Objective: To evaluate the effectiveness of high-frequency oscillatory ventilation (HFOV) in pediatric patients with acute respiratory failure, failing conventional ventilation.
Design: A prospective, clinical study.
Setting: Tertiary care pediatric intensive care unit.
Patients: Twenty pediatric patients (ages 12 days to 5 yrs) with acute respiratory failure (pneumonia, 14; sepsis with acute respiratory distress syndrome, 3; pulmonary edema as a complication of upper airway obstruction, 2; salicylate intoxication with acute respiratory distress syndrome, 1), failing conventional ventilation (median alveolar-arterial oxygen difference [P(A-a)O2] 578 [489-624] torr, median oxygenation index 26 [21-32].

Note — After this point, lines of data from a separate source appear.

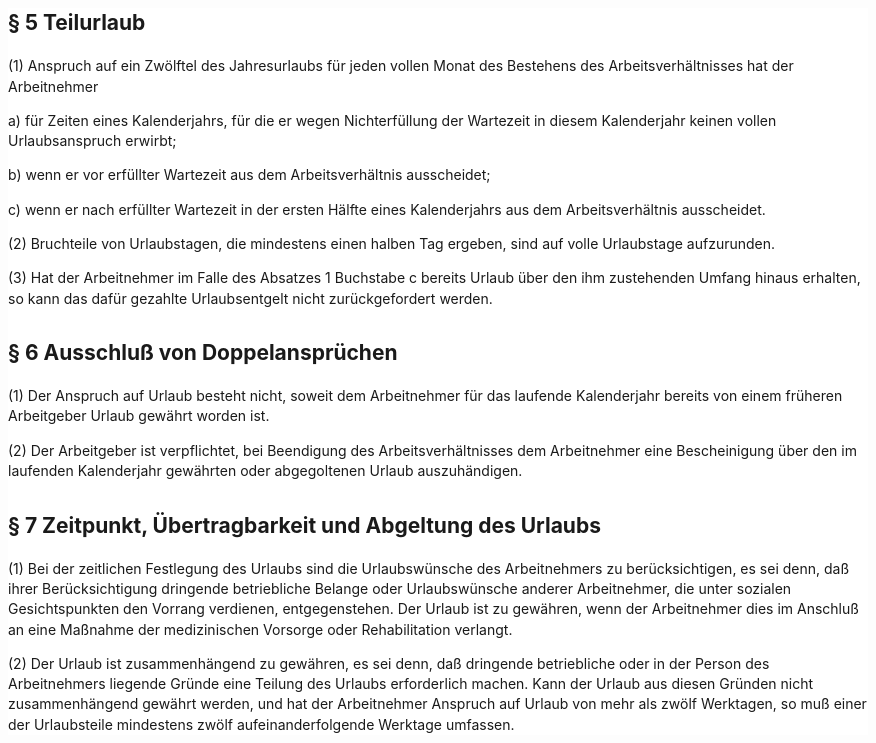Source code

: 
## § 5 Teilurlaub

(1) Anspruch auf ein Zwölftel des Jahresurlaubs für jeden vollen Monat
des Bestehens des Arbeitsverhältnisses hat der Arbeitnehmer

a)  für Zeiten eines Kalenderjahrs, für die er wegen Nichterfüllung der
    Wartezeit in diesem Kalenderjahr keinen vollen Urlaubsanspruch
    erwirbt;


b)  wenn er vor erfüllter Wartezeit aus dem Arbeitsverhältnis ausscheidet;


c)  wenn er nach erfüllter Wartezeit in der ersten Hälfte eines
    Kalenderjahrs aus dem Arbeitsverhältnis ausscheidet.




(2) Bruchteile von Urlaubstagen, die mindestens einen halben Tag
ergeben, sind auf volle Urlaubstage aufzurunden.

(3) Hat der Arbeitnehmer im Falle des Absatzes 1 Buchstabe c bereits
Urlaub über den ihm zustehenden Umfang hinaus erhalten, so kann das
dafür gezahlte Urlaubsentgelt nicht zurückgefordert werden.


## § 6 Ausschluß von Doppelansprüchen

(1) Der Anspruch auf Urlaub besteht nicht, soweit dem Arbeitnehmer für
das laufende Kalenderjahr bereits von einem früheren Arbeitgeber
Urlaub gewährt worden ist.

(2) Der Arbeitgeber ist verpflichtet, bei Beendigung des
Arbeitsverhältnisses dem Arbeitnehmer eine Bescheinigung über den im
laufenden Kalenderjahr gewährten oder abgegoltenen Urlaub
auszuhändigen.


## § 7 Zeitpunkt, Übertragbarkeit und Abgeltung des Urlaubs

(1) Bei der zeitlichen Festlegung des Urlaubs sind die Urlaubswünsche
des Arbeitnehmers zu berücksichtigen, es sei denn, daß ihrer
Berücksichtigung dringende betriebliche Belange oder Urlaubswünsche
anderer Arbeitnehmer, die unter sozialen Gesichtspunkten den Vorrang
verdienen, entgegenstehen. Der Urlaub ist zu gewähren, wenn der
Arbeitnehmer dies im Anschluß an eine Maßnahme der medizinischen
Vorsorge oder Rehabilitation verlangt.

(2) Der Urlaub ist zusammenhängend zu gewähren, es sei denn, daß
dringende betriebliche oder in der Person des Arbeitnehmers liegende
Gründe eine Teilung des Urlaubs erforderlich machen. Kann der Urlaub
aus diesen Gründen nicht zusammenhängend gewährt werden, und hat der
Arbeitnehmer Anspruch auf Urlaub von mehr als zwölf Werktagen, so muß
einer der Urlaubsteile mindestens zwölf aufeinanderfolgende Werktage
umfassen.
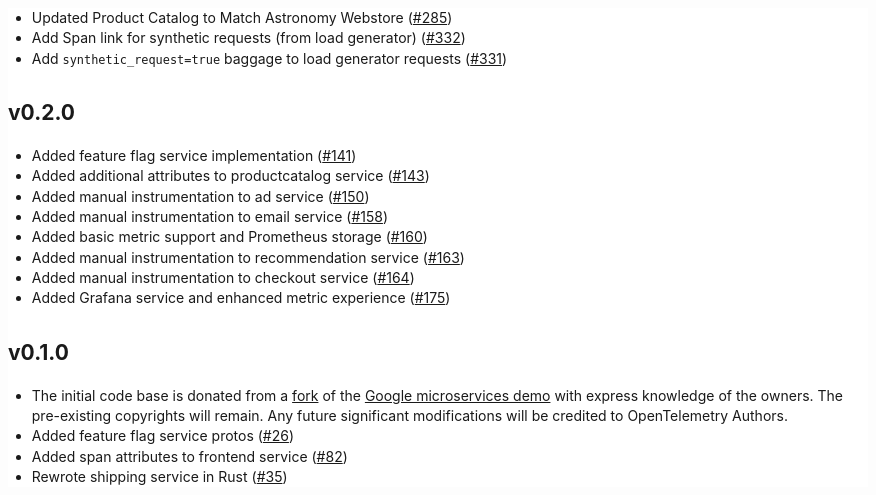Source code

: * Updated Product Catalog to Match Astronomy Webstore
([#285](https://github.com/open-telemetry/opentelemetry-demo/pull/285))
* Add Span link for synthetic requests (from load generator)
([#332](https://github.com/open-telemetry/opentelemetry-demo/pull/332))
* Add `synthetic_request=true` baggage to load generator requests
([#331](https://github.com/open-telemetry/opentelemetry-demo/pull/331))

## v0.2.0

* Added feature flag service implementation
([#141](https://github.com/open-telemetry/opentelemetry-demo/pull/141))
* Added additional attributes to productcatalog service
([#143](https://github.com/open-telemetry/opentelemetry-demo/pull/143))
* Added manual instrumentation to ad service
([#150](https://github.com/open-telemetry/opentelemetry-demo/pull/150))
* Added manual instrumentation to email service
([#158](https://github.com/open-telemetry/opentelemetry-demo/pull/158))
* Added basic metric support and Prometheus storage
([#160](https://github.com/open-telemetry/opentelemetry-demo/pull/160))
* Added manual instrumentation to recommendation service
([#163](https://github.com/open-telemetry/opentelemetry-demo/pull/163))
* Added manual instrumentation to checkout service
([#164](https://github.com/open-telemetry/opentelemetry-demo/pull/164))
* Added Grafana service and enhanced metric experience
([#175](https://github.com/open-telemetry/opentelemetry-demo/pull/175))

## v0.1.0

* The initial code base is donated from a
[fork](https://github.com/julianocosta89/opentelemetry-microservices-demo) of
the [Google microservices
demo](https://github.com/GoogleCloudPlatform/microservices-demo) with express
knowledge of the owners. The pre-existing copyrights will remain. Any future
significant modifications will be credited to OpenTelemetry Authors.
* Added feature flag service protos
([#26](https://github.com/open-telemetry/opentelemetry-demo/pull/26))
* Added span attributes to frontend service
([#82](https://github.com/open-telemetry/opentelemetry-demo/pull/82))
* Rewrote shipping service in Rust
([#35](https://github.com/open-telemetry/opentelemetry-demo/issues/35))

Interventions: HFOV was instituted after a median length of conventional ventilation of 15.5 (3.3-43.5) hrs.
Measurements and main results: Ventilator settings, arterial blood gases, oxygenation index, and P(A-a)O2 were recorded before HFOV (0 hrs) and at predetermined intervals during HFOV and compared using the one-way Friedman rank-sum procedure and a two-tailed Wilcoxon matched-pairs test. Initiation of HFOV caused a significant decrease in FiO2 at 1 hr that continued to 24 hrs (p <or= .04). In all patients, target ventilation was achieved, and 19 had improved oxygenation. After 1 hr, PaCO2 significantly decreased (p = .002) and remained within the target range thereafter. There were significant decreases in P(A-a)O2 and oxygenation index at 1 and 4 hrs, respectively, that were sustained up to 12 hrs (p <or= .04). No significant complications associated with HFOV were detected. Fifteen patients (75%) survived to hospital discharge. Only one patient died from respiratory failure.
Conclusions: In pediatric patients with acute respiratory failure, failing conventional ventilation, HFOV improves gas exchange in a rapid and sustained fashion. However, randomized controlled trials are needed to identify its benefits over conventional modes of mechanical ventilation.